Maftir for Major Lunations 🌖
Because Parashat Pinchas contains descriptions of the commanded temple sacrifices for different Jewish holidays, sections of that particular parsha are read during major holidays and other significant moments in the Hebrew calendar — and because the Hebrew calendar is lunisolar in nature, it's equally accurate to say it contains many verses which are closely connected to different major phases of the moon.
🌒 The verses about the commanded sacrificial offerings for each New Moon are read each Rosh Chodesh.
🌕 Numbers 28:16–25 is appropriately read during the Full Moon in Libra, which corresponds with the first two days of Pesach.
🌓 The proper offering for Shavuot, during the Waxing Quarter Moon in Virgo, is outlined in Numbers 28:26–31.
🌒 The original Rosh Hashanah observance, under the Waxing Crescent Moon in Libra, is described in Numbers 29:1–6...
🌔 ...immediately before the instruction to observe what became Yom Kippur under the Waxing Gibbous Moon in Aquarius.
✡️ Incidentally, my research has revealed it to be quite rare for the hours of Yom Kippur to not overlap with a period when the Moon is in the sign of Aquarius/Dli, which is the sign of the Jewish people. ✡️
🌕 Finally, Numbers 29:12–16 outlines the length of the Sukkot festival and its offerings, which begin under the Full Moon in Aries.
Tribal Census vs. Signs of Long & Short Ascension 📈
In Numbers 26 Hashem commands Moshe and his nephew Eleazar to conduct another census of all combat-ready males, counted by tribe.
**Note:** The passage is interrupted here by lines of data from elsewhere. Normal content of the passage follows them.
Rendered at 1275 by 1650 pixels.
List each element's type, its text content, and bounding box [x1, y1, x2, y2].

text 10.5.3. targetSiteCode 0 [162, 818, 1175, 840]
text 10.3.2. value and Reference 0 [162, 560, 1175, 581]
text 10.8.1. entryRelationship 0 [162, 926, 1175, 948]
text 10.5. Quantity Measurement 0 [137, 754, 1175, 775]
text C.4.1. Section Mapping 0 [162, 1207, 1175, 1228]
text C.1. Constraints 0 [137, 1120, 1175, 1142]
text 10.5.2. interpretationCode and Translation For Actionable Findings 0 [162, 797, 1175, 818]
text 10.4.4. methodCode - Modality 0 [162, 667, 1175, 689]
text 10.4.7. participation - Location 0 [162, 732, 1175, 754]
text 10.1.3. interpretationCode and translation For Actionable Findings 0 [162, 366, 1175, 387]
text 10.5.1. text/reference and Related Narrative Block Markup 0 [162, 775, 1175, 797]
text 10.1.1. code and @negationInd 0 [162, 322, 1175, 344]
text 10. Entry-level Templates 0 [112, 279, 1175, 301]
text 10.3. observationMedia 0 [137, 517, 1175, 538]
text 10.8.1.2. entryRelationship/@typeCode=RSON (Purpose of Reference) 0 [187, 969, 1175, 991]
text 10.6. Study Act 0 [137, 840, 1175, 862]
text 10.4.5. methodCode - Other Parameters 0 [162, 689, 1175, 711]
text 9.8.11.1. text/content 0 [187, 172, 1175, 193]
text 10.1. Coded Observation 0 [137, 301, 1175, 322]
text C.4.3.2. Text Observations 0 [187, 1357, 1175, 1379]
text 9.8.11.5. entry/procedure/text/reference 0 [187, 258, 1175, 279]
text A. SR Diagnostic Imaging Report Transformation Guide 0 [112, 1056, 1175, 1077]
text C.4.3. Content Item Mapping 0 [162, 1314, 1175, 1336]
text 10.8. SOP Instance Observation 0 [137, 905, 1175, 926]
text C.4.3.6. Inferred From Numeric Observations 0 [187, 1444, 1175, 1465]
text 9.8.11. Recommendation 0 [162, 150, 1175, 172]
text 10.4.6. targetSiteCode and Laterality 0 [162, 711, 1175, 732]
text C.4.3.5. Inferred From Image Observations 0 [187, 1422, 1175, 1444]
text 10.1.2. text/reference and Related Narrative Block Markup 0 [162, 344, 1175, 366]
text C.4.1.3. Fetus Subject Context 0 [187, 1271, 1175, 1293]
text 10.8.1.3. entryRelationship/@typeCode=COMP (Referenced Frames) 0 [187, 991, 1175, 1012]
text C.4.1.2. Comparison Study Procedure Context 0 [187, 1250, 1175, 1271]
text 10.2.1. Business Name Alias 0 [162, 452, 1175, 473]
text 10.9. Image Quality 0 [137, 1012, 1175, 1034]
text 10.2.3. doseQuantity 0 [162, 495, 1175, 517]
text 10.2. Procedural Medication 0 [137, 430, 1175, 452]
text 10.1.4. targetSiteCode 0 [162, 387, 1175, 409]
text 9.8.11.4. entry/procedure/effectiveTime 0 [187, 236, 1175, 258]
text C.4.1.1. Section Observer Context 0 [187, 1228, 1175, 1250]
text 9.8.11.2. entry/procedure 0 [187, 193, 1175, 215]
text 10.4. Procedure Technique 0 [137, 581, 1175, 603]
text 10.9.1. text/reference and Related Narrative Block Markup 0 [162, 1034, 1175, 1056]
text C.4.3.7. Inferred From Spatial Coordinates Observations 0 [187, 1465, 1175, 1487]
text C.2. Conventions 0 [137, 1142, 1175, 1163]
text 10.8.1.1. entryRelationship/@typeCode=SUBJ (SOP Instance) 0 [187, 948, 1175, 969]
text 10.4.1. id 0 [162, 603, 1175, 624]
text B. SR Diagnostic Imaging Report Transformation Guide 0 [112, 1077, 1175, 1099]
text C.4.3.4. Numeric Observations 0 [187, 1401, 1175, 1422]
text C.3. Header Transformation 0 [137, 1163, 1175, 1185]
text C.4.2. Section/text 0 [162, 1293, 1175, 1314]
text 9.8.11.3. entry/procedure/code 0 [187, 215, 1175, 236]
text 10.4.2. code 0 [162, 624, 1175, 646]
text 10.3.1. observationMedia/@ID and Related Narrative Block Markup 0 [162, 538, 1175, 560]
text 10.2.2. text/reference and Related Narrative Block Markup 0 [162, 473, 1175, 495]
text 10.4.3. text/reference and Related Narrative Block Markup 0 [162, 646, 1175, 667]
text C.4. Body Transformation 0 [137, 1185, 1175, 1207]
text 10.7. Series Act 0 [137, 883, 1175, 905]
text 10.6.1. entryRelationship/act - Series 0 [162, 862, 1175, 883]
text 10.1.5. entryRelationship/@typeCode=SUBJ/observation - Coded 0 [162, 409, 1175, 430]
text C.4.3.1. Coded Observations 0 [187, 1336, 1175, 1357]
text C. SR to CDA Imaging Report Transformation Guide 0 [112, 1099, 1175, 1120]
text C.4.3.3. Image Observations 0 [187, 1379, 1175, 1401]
Each tribe that corresponds to a sign that rises more quickly over the horizon in the Northern Hemisphere (i.e. each sign of short ascension) has a population larger than its sister tribe/the tribe correlated with its antiscion:
Yehuda (Aries) is larger than Gad (Virgo)
Issachar (Taurus) is larger than Shimon (Leo)
Zevulon (Gemini) is larger than Reuven (Cancer)
Naftali (Pisces) is larger than Ephraim (Libra)
Asher (Aquarius) is larger than Menashe (Scorpio)
Dan (Capricorn) is larger than Binyamin (Sagittarius)
[This pattern is also upheld in 5/6 instances in the first census in Numbers 1, with the exception being Shimon outnumbering Issachar.]